И, будучи женат, горбать на спящей кухне
Спиною аппетит в безадресном поту,
Доволен, что вблизи твоих уже старух нет,
Наследуй смерть от них – не сладко ли во рту?»
10
«Ату!» сказать себе – не очень лестно.
Я Урию ищу – рукопожаться тесно:
Безвестно жить во сне, во льду, в роду,
Где неуместно знат я повсеместно.
Хоть тресну я, но Урию найду!
Дары веков нам не приносит аист,
Но каждый век над прошлыми зазнаист,
Грядущее беря на абордаж,
И новый макияж нам кожу возле рта ест,
Он – общий, игровой, неотменимо наш!
Из шулерской колоды ловко вынь туз.
Тут все осуществляют фотосинтез,
Из любопытства в почвах вороша,
Чтобы неслась в прорубленные Windows
Ослепшая до времени душа.
11
С любовью к свету нянчится не ангел,
И принцип поколений в бумеранге ль,
Чтоб отаукать боль не в масть в мотне стихий?

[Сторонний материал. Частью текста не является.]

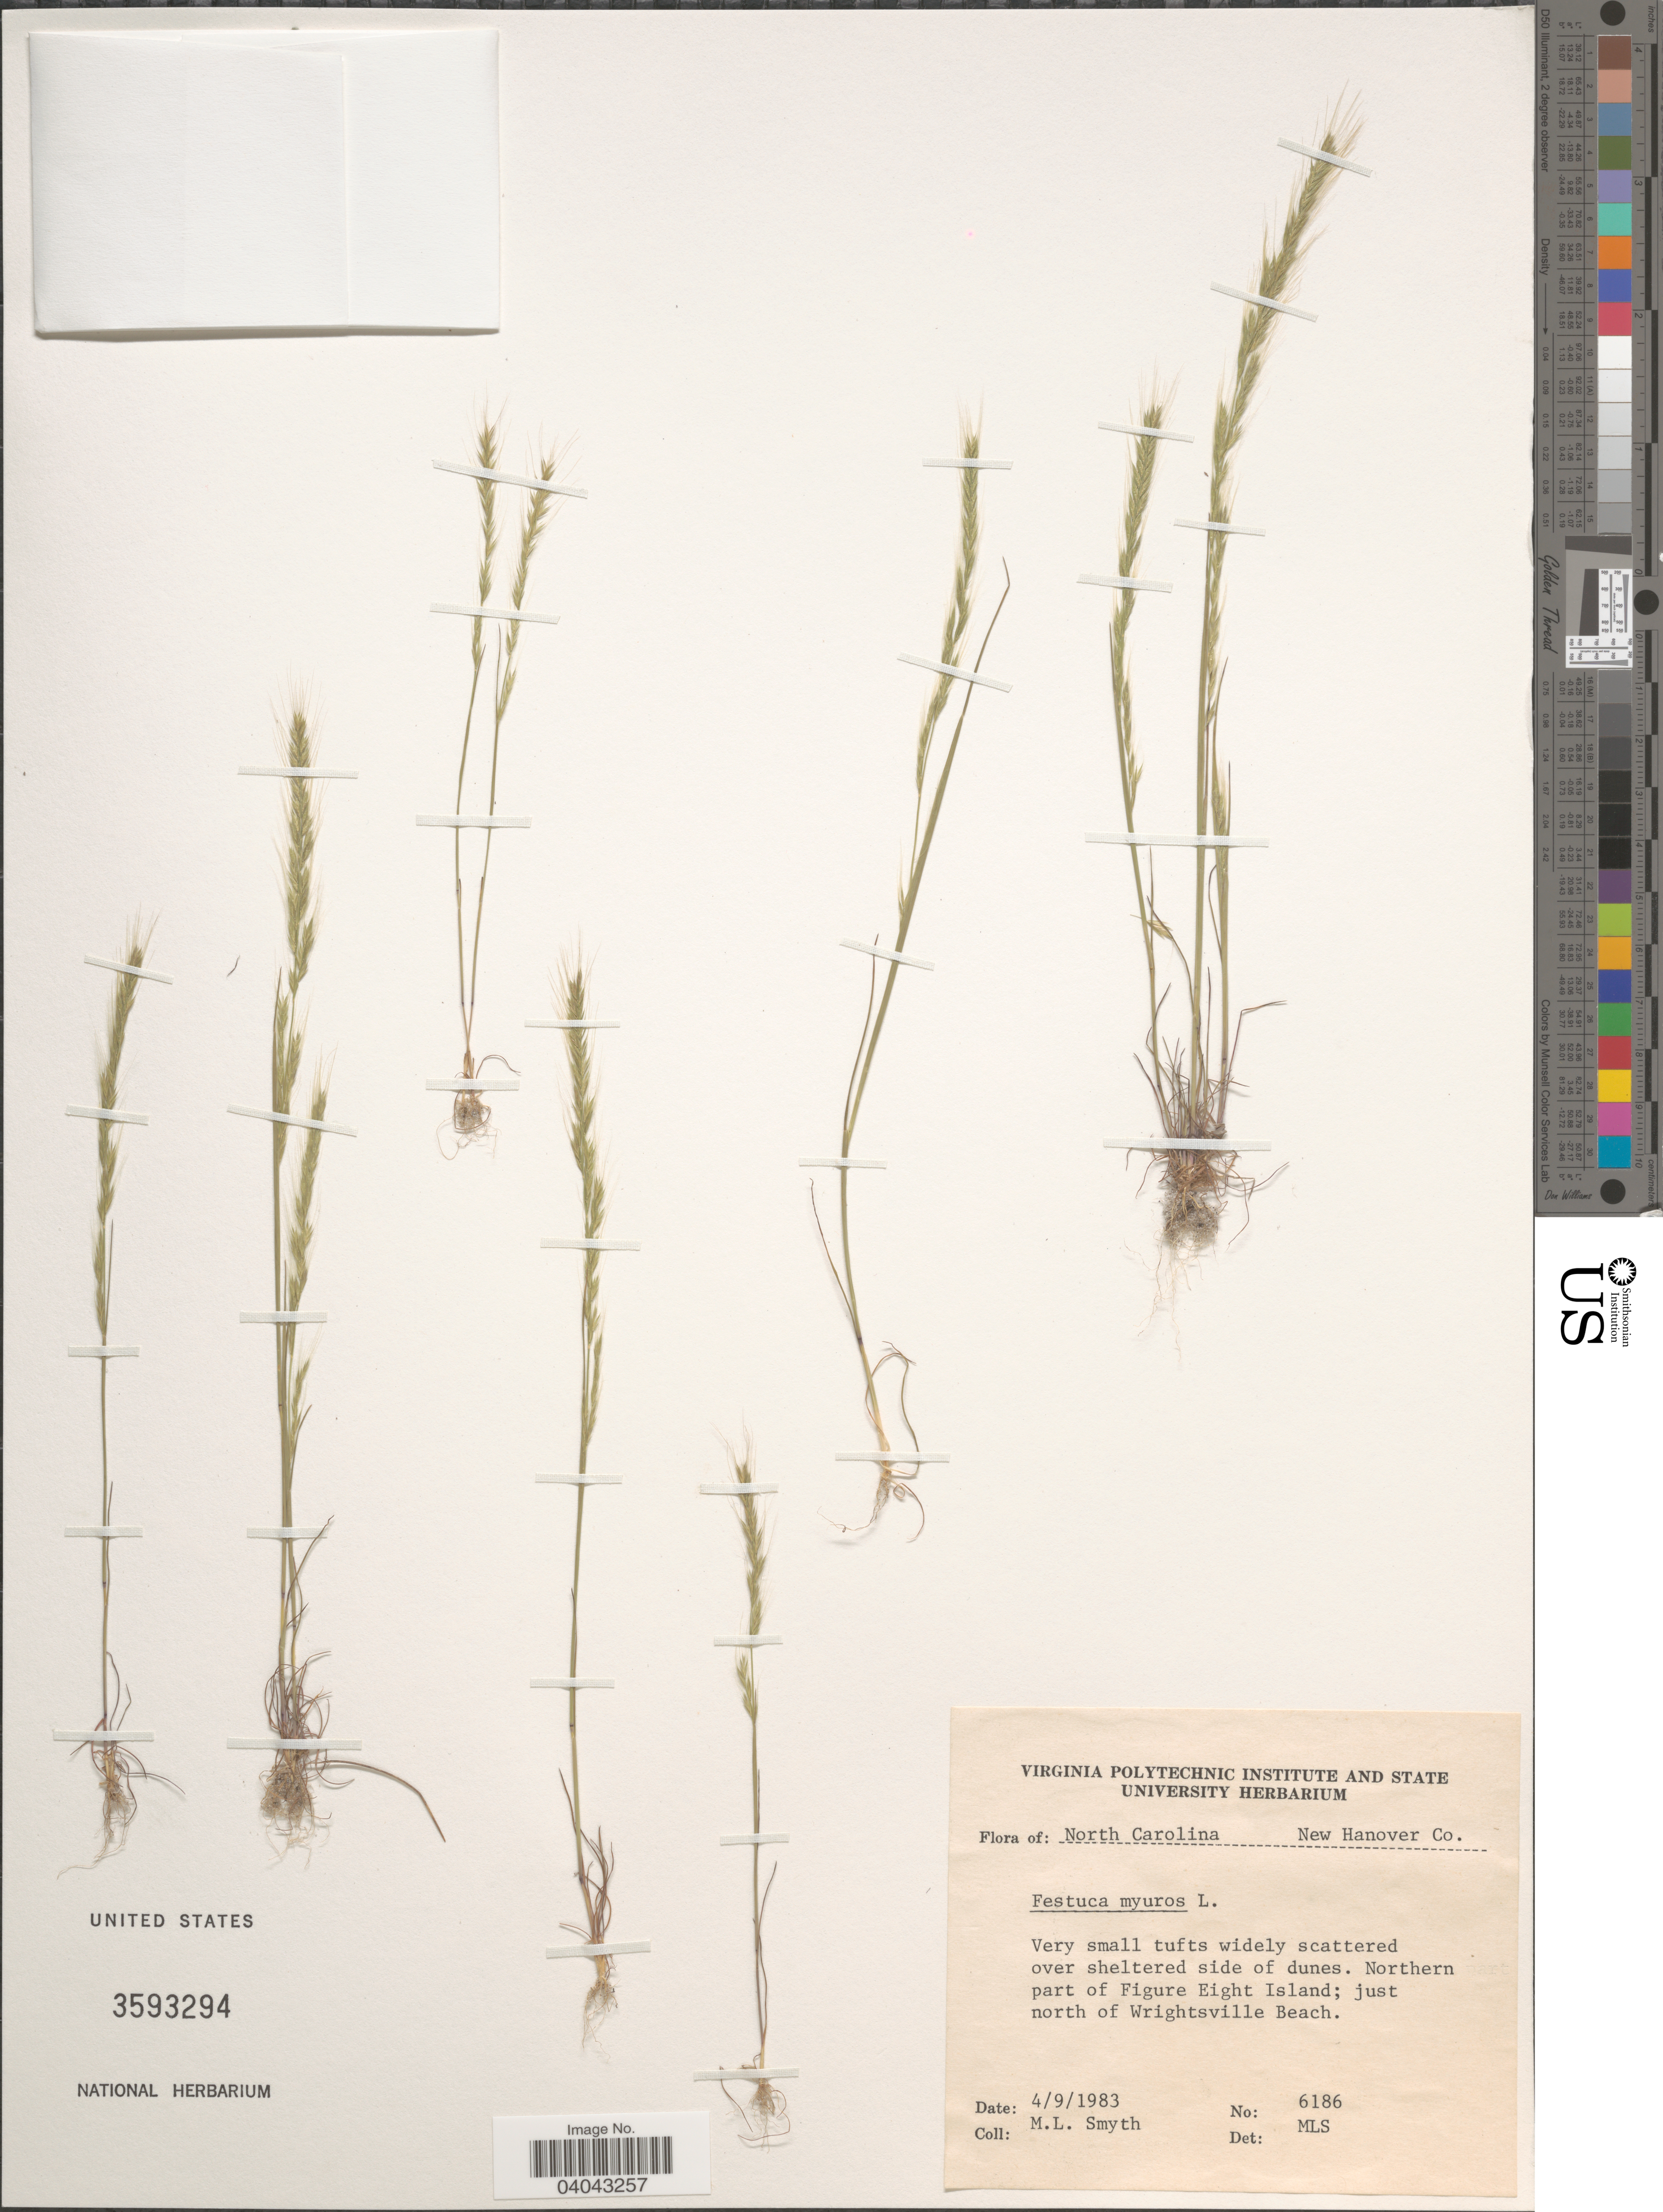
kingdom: Plantae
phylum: Tracheophyta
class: Liliopsida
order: Poales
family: Poaceae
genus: Festuca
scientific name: Festuca myuros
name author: L.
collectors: M. Smyth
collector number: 6186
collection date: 1983-04-09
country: United States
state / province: North Carolina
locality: New Hanover Co. Northern part of Figure Eight Island; just north of Wrightsville Beach.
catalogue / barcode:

Пускай и циркуль врёт, хоть будь он трижды штангель,
И ересь лепят вновь смычок и мастихин.
Мы плавимся, горим, черствеем, мёрзнем, таем
И стаями с насестов общим хаем,
К надежде частной липнем в кореша,
Согласье опоив забористым «лехаим!»,
Безболье перед ближними кроша.
Ужель сдались тут наши потроха им?
Поступков цель своих мы не решаем.
Лишь время пьём черпалкой полушарий,
О ёмкости не зная ни шиша.
Ах, Урия, ты здесь? Едва тебя нашарил…
И насквозь пролетит… – ну, как её?.. – душа.
И к электричке выдвинется Тула:
Два мужика – две тени караула,
И очередь к ларьку – унылый вид.
Да, снуло ждать, толпа лишь поманула.
Приблизилось лицо: «Ты здесь уже, Давид?»